More likely those yield falls are just
US political adviser James Carville is reputed to have said: “I used to think that, if there was reincarnation, I wanted to come back as the US president or the pope or a .400 baseball hitter. But now I would like to come back as the bond market. You can intimidate everybody.” Government bond markets in the US and Europe have been pretty intimidating lately, with sharp falls in yields suggestive of imminent global economic recession and disinflation. Is the bond market right? Is the global economy falling apart? Is inflation dead? Or has the bond market embarked on a flight of fancy, chasing butterflies into the long grass?

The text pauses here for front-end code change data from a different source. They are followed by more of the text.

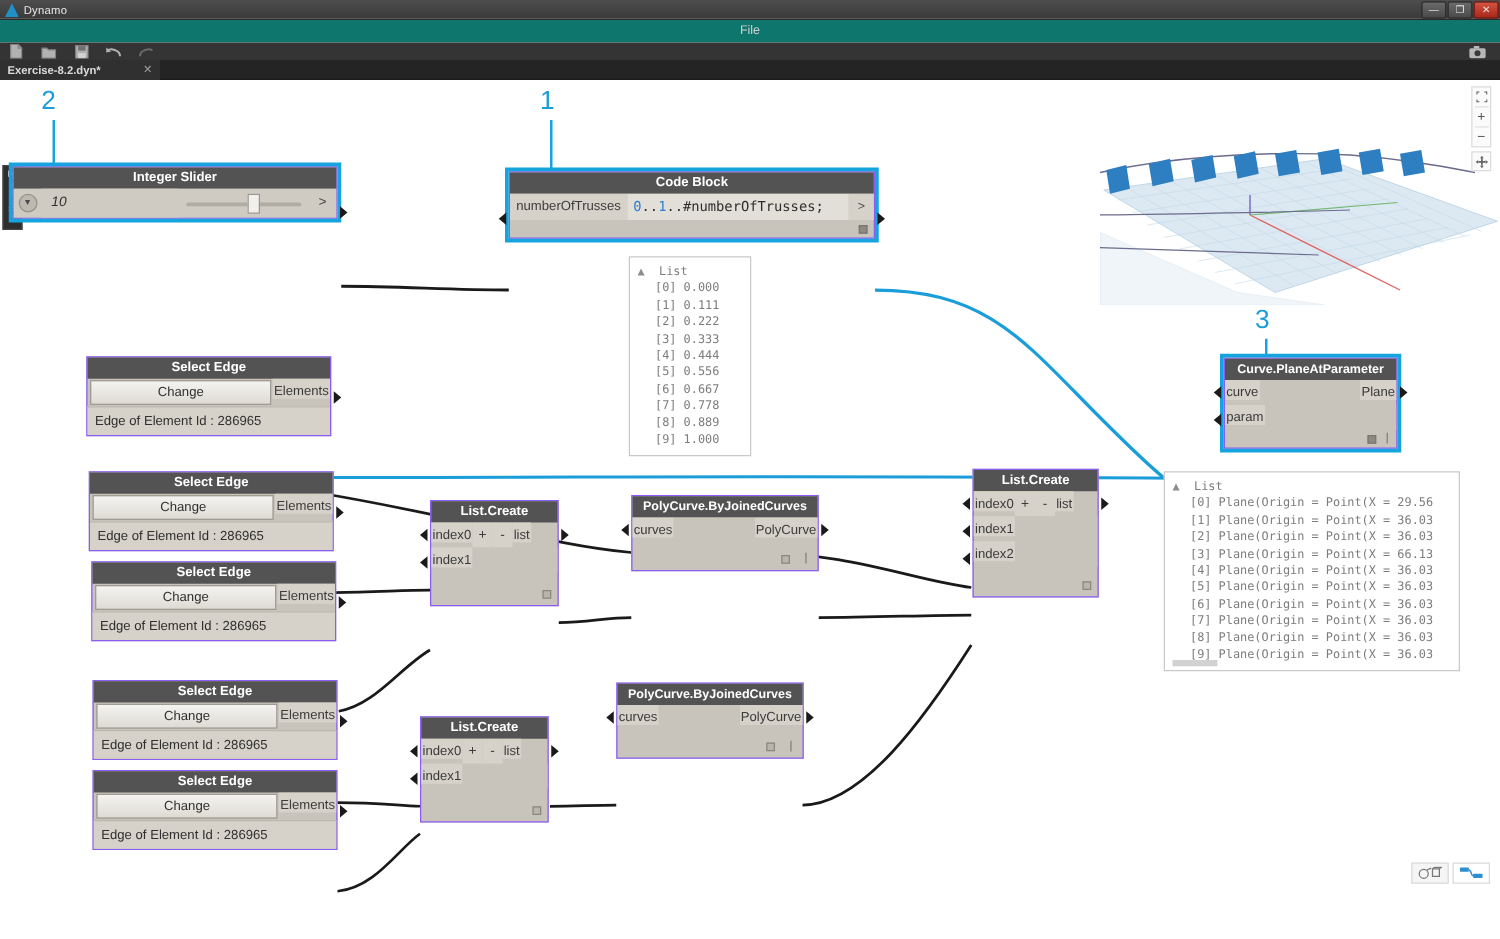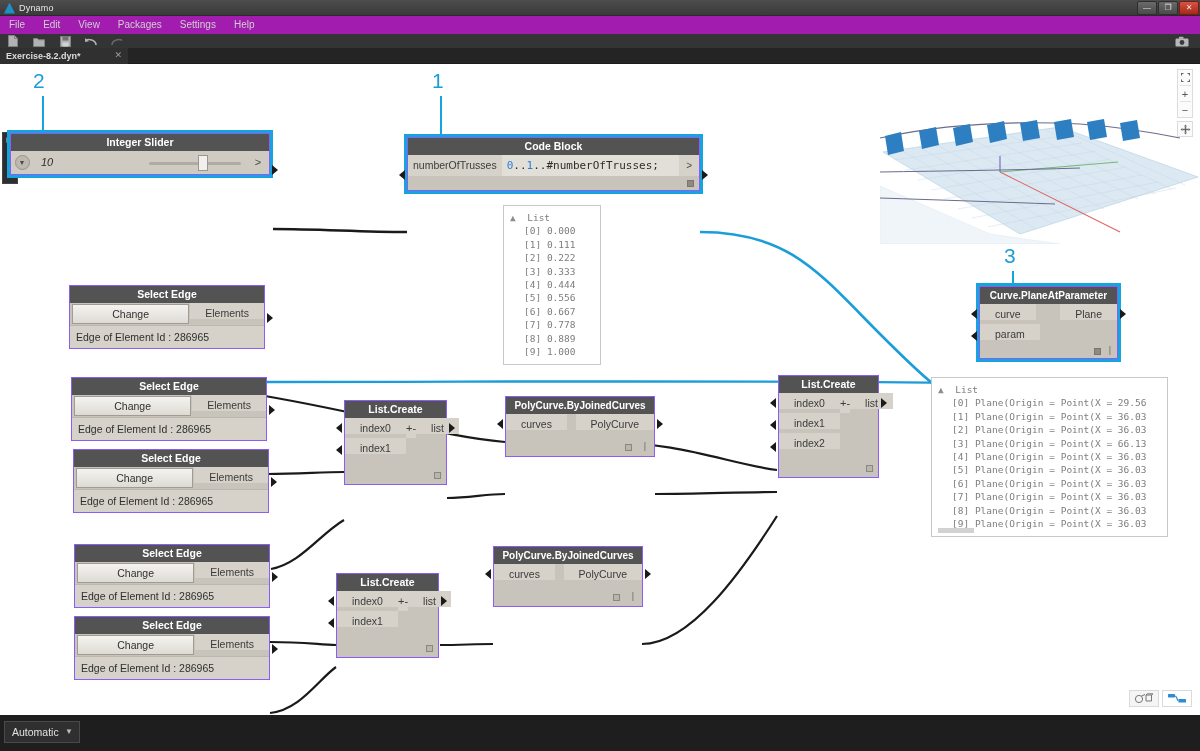--- a/index.html
+++ b/index.html
@@ -35,7 +35,7 @@
   
   .menubar {
     position: absolute; left: 0; top: 16px; width: 1200px; height: 18px;
-    background: #a21caf; display: flex; align-items: center;
+    background: #0f766e; display: flex; align-items: center; flex-direction: column;
   }
   .menu-item {
     color: #cfcfcf; font-size: 10px; padding: 0 9px; line-height: 18px;

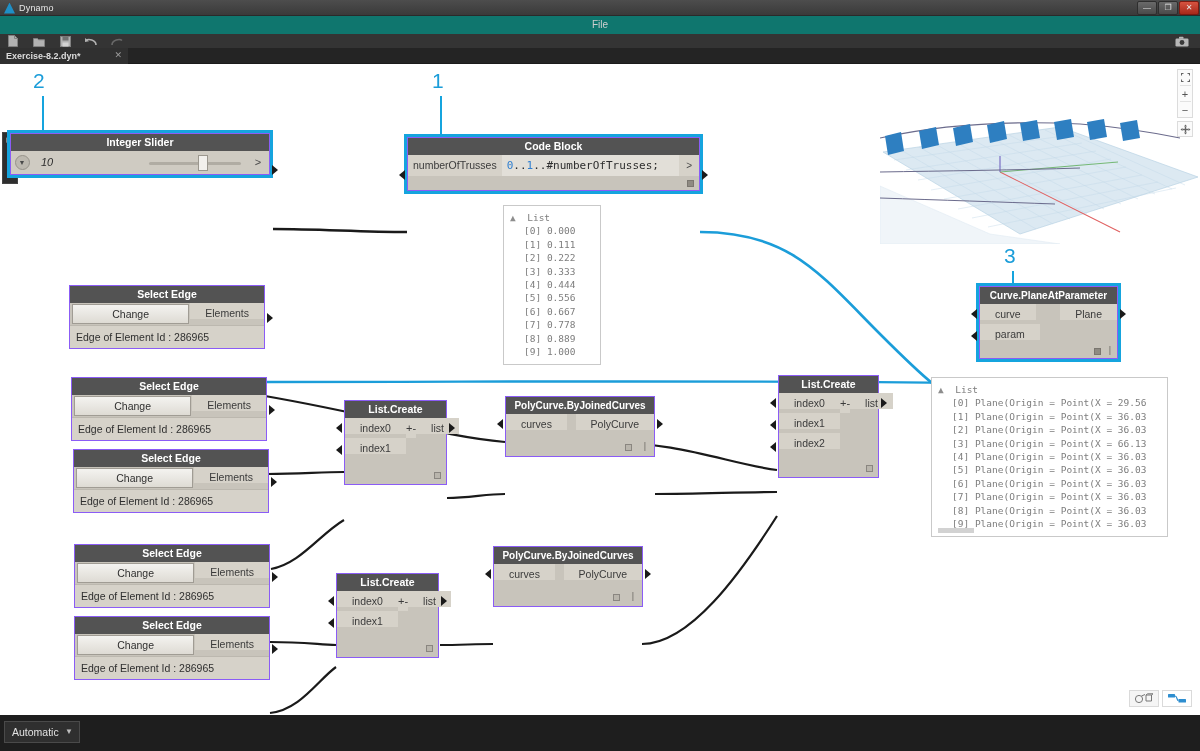--- a/index.html
+++ b/index.html
@@ -91,7 +91,7 @@
   .node.sel { outline: 3px solid #15a4de; outline-offset: 0px; }
   .port {
     background: #d6d2c9; color: #3b3b3b; font-size: 10.5px;
-    line-height: 20px; height: 16px; padding: 0 15px; white-space: nowrap;
+    line-height: 20px; height: 16px; padding: 0 1px; white-space: nowrap;
   }
   .port.out { text-align: right; }
   .row { display: flex; }

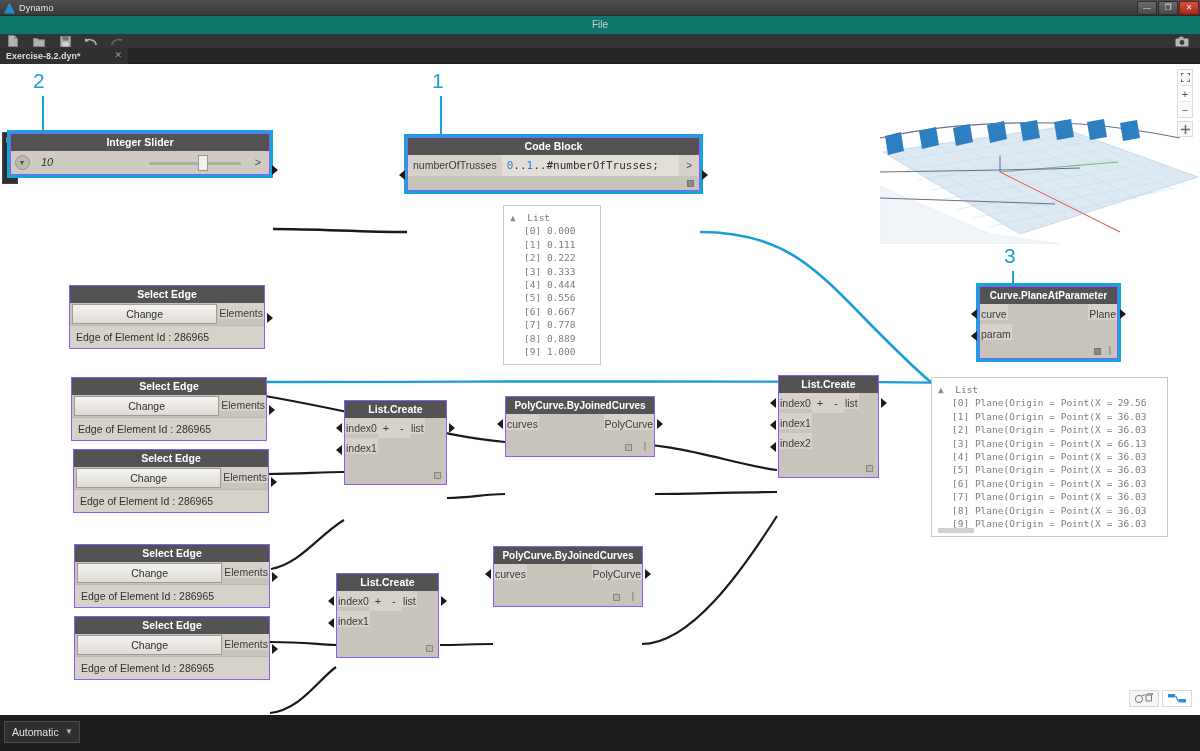--- a/index.html
+++ b/index.html
@@ -647,12 +647,6 @@
 
   </div>
 
-  <div class="statusbar">
-    <div class="runsel">
-      <span>Automatic</span>
-      <span class="caret">▼</span>
-    </div>
-  </div>
 
 </div>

At Economic Perspectives our research indicates that credit markets, rather than bond markets, do the best
job of warning what lies around the corner. As long as the real growth rate of global private and public sector debt is expanding and US corporate credit spreads
are not widening, then the strong likelihood is that the global economy will be growing too. If weighted-average government yield curves are becoming steeper, then more’s the good. If they are flattening or inverting, then this will detract from the real outlook.
Our latest assessment of the credit data shows a stable growth rate of private and public debt, in real terms, of around 3% a year: in advanced economies it’s nearer to 2%, and in emerging economies it’s about 7%. US credit quality spreads spiked in the final quarter of 2018 and have not fully retraced but remain very tight from a longer-term perspective. Government bond yields have inverted in the US and Australia, flattened in Japan, the Eurozone, Russia and Brazil, but steepened in China and India. Overall, this gives a pretty neutral outlook for the global economy, with a bias towards deceleration but not recession.
Does the bond market have a better understanding of the unfolding dynamics of the global economy? One that is distinctly more downbeat and scarily imminent? Or is this all about the market’s confident anticipation that policy-makers will cave in, taking interest rates back to the lower bound and restarting quantitative easing programmes?